--- Begin ---

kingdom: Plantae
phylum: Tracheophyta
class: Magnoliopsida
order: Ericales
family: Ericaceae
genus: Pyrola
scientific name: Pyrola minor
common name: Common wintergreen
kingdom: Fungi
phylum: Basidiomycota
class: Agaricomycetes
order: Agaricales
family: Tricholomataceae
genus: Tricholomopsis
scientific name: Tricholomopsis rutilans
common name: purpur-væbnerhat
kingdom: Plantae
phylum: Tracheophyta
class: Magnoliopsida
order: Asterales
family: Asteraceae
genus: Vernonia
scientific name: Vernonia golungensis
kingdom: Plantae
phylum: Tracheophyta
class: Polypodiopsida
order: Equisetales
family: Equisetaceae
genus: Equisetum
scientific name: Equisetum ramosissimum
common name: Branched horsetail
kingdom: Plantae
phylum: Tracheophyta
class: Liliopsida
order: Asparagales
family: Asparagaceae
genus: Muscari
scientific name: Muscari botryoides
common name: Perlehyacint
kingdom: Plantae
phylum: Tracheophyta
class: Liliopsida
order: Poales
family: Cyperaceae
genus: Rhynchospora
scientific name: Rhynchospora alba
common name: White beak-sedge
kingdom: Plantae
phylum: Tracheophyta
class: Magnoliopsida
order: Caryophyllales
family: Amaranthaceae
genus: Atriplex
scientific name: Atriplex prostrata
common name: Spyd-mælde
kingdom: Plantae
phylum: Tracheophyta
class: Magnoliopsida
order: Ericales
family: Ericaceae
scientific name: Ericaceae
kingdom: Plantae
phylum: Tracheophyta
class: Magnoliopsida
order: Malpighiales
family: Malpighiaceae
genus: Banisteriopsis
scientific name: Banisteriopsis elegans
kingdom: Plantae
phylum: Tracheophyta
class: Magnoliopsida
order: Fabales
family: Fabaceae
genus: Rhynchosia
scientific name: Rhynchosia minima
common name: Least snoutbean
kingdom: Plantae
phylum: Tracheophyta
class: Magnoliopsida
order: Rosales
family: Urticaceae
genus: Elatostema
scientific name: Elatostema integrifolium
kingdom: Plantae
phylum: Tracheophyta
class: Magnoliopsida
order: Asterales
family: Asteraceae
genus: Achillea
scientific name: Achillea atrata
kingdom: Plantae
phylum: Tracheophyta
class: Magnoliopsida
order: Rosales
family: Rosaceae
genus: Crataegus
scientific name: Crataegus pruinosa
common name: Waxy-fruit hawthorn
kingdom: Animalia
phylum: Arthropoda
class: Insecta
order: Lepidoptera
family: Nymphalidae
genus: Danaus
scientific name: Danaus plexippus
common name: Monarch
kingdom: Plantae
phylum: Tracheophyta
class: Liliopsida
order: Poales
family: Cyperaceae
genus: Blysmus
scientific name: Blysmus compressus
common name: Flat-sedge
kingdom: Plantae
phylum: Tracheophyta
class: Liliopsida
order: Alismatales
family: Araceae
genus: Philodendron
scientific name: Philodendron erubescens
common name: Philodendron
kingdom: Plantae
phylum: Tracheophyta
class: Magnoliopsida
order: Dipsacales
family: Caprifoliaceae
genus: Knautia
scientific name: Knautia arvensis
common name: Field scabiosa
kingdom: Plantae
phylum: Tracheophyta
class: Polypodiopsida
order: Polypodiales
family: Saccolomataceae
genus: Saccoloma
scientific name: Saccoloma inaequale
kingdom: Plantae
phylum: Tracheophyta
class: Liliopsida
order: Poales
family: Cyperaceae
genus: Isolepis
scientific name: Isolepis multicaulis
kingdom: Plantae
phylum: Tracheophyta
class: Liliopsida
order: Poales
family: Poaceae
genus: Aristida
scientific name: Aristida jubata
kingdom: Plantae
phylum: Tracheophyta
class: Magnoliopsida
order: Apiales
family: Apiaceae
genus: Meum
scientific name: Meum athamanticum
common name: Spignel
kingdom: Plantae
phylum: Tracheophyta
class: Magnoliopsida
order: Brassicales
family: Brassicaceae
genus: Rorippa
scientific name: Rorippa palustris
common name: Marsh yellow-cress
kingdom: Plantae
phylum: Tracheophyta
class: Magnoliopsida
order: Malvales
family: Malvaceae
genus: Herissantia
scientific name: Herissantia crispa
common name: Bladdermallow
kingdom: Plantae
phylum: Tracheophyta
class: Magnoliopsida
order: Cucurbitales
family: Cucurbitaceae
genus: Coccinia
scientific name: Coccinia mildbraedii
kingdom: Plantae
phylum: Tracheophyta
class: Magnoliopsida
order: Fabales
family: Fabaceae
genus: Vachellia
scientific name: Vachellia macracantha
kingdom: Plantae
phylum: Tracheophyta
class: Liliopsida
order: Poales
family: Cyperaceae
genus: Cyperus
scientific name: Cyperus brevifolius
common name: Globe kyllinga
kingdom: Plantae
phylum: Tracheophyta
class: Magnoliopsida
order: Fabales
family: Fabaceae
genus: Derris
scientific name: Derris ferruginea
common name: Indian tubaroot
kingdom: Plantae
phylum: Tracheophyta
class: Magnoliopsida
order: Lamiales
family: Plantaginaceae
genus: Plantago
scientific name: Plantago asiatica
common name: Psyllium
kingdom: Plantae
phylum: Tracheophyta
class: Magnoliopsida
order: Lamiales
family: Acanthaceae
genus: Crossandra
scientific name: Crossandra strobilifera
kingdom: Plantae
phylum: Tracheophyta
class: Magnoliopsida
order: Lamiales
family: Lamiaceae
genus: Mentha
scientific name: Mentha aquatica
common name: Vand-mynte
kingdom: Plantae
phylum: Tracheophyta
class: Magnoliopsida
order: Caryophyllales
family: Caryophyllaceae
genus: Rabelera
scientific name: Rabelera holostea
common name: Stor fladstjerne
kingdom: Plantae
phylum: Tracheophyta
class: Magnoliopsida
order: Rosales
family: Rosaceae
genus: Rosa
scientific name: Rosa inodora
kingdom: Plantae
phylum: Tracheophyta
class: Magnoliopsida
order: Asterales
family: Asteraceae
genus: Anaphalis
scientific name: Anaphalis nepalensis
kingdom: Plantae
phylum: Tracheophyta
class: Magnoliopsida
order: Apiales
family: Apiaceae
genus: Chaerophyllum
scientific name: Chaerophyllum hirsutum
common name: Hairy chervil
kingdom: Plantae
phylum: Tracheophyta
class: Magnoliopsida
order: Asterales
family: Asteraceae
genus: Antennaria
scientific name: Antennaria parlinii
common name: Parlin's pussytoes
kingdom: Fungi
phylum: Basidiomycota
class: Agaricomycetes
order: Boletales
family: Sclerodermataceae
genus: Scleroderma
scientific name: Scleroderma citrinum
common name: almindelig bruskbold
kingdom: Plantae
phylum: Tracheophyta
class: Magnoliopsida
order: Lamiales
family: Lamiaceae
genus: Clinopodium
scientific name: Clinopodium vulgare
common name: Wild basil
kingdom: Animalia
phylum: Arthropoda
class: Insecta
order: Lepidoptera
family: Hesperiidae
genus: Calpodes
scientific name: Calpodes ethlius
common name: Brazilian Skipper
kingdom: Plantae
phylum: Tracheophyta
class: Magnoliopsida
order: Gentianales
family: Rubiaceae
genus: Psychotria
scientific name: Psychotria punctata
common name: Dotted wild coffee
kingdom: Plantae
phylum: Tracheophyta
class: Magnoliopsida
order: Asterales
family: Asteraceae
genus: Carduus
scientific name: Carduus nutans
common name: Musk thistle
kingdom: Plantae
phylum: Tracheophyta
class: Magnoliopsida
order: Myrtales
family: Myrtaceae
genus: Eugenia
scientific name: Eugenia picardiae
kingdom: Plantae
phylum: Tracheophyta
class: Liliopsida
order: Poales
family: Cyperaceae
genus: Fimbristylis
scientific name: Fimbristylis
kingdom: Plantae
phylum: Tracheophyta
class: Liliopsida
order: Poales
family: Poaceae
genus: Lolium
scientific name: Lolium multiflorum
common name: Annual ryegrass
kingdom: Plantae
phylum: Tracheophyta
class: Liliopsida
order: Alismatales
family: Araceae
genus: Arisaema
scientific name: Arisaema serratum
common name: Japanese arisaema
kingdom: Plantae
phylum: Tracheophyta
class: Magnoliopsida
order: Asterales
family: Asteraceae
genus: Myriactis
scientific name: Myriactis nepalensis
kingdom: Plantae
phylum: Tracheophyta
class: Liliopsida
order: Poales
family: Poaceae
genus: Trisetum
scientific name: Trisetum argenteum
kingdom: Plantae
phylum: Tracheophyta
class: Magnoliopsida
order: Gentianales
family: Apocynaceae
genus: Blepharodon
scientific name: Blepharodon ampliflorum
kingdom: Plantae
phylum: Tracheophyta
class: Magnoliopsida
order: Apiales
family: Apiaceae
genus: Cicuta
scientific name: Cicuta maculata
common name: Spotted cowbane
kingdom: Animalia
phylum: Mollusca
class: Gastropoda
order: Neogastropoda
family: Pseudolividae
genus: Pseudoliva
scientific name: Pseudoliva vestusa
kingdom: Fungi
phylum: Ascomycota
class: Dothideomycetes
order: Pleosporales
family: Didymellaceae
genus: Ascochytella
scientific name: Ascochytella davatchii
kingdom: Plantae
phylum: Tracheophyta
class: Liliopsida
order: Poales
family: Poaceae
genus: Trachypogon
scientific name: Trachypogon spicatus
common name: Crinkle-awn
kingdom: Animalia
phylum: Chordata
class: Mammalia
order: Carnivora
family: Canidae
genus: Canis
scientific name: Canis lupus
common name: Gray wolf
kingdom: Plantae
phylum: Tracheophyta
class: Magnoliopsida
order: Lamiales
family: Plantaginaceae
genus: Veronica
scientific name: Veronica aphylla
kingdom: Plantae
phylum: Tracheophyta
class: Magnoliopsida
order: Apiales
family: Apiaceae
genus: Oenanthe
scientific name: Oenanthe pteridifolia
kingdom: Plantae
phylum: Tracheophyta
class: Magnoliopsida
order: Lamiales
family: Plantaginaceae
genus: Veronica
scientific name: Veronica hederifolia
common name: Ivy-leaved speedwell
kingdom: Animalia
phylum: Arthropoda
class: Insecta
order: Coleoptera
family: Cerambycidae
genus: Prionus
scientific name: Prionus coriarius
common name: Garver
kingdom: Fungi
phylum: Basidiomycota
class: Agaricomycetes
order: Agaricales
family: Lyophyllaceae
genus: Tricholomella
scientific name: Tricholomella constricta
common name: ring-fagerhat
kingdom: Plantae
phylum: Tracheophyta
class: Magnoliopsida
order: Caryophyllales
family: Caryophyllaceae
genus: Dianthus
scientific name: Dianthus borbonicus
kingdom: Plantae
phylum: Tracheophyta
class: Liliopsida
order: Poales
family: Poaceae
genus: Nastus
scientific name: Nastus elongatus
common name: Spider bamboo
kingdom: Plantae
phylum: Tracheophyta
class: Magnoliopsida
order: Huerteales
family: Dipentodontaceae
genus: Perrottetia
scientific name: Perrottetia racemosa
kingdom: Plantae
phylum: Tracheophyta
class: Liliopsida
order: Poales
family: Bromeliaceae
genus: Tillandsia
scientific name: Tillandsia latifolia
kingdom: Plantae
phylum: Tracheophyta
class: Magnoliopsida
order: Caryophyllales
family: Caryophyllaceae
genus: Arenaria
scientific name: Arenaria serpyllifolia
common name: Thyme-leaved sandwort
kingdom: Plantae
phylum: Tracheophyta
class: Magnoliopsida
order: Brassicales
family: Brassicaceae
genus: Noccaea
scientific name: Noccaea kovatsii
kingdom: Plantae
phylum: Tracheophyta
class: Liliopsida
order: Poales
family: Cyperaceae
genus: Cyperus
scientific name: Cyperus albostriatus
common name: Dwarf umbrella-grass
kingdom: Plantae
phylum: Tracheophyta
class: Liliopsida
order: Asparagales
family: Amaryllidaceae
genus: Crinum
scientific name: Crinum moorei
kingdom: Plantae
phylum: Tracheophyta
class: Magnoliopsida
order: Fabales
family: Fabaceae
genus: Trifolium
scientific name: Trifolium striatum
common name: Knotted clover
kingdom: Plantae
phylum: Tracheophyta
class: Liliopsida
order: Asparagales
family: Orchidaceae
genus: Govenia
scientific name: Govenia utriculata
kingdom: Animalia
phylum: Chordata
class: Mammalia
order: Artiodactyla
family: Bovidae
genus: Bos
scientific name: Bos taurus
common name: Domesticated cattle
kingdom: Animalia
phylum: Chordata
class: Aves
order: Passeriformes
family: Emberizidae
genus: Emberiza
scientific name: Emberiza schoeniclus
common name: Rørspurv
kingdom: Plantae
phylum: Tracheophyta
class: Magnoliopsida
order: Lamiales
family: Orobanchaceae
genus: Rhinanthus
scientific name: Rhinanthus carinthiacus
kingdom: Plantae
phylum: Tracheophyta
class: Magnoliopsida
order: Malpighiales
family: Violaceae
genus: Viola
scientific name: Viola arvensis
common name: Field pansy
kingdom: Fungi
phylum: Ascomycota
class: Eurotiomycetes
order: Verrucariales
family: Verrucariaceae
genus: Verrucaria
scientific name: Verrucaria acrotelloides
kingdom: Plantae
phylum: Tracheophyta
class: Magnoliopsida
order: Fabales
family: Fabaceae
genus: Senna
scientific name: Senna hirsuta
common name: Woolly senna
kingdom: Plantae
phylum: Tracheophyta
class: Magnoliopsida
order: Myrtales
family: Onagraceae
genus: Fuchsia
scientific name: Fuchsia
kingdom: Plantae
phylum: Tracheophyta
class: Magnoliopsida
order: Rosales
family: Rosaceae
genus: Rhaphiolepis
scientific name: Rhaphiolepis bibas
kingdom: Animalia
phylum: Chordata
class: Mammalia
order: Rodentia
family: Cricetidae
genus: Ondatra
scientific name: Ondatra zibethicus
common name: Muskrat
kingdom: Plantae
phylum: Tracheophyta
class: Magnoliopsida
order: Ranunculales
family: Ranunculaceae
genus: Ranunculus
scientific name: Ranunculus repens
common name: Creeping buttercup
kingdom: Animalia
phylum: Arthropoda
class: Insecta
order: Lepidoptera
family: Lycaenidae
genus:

--- End ---

Objective: Write out the lines above word for word, beginning with the very first line and continuing through the line with "family: Malpighiaceae", including that line.

Task output:
kingdom: Plantae
phylum: Tracheophyta
class: Magnoliopsida
order: Ericales
family: Ericaceae
genus: Pyrola
scientific name: Pyrola minor
common name: Common wintergreen
kingdom: Fungi
phylum: Basidiomycota
class: Agaricomycetes
order: Agaricales
family: Tricholomataceae
genus: Tricholomopsis
scientific name: Tricholomopsis rutilans
common name: purpur-væbnerhat
kingdom: Plantae
phylum: Tracheophyta
class: Magnoliopsida
order: Asterales
family: Asteraceae
genus: Vernonia
scientific name: Vernonia golungensis
kingdom: Plantae
phylum: Tracheophyta
class: Polypodiopsida
order: Equisetales
family: Equisetaceae
genus: Equisetum
scientific name: Equisetum ramosissimum
common name: Branched horsetail
kingdom: Plantae
phylum: Tracheophyta
class: Liliopsida
order: Asparagales
family: Asparagaceae
genus: Muscari
scientific name: Muscari botryoides
common name: Perlehyacint
kingdom: Plantae
phylum: Tracheophyta
class: Liliopsida
order: Poales
family: Cyperaceae
genus: Rhynchospora
scientific name: Rhynchospora alba
common name: White beak-sedge
kingdom: Plantae
phylum: Tracheophyta
class: Magnoliopsida
order: Caryophyllales
family: Amaranthaceae
genus: Atriplex
scientific name: Atriplex prostrata
common name: Spyd-mælde
kingdom: Plantae
phylum: Tracheophyta
class: Magnoliopsida
order: Ericales
family: Ericaceae
scientific name: Ericaceae
kingdom: Plantae
phylum: Tracheophyta
class: Magnoliopsida
order: Malpighiales
family: Malpighiaceae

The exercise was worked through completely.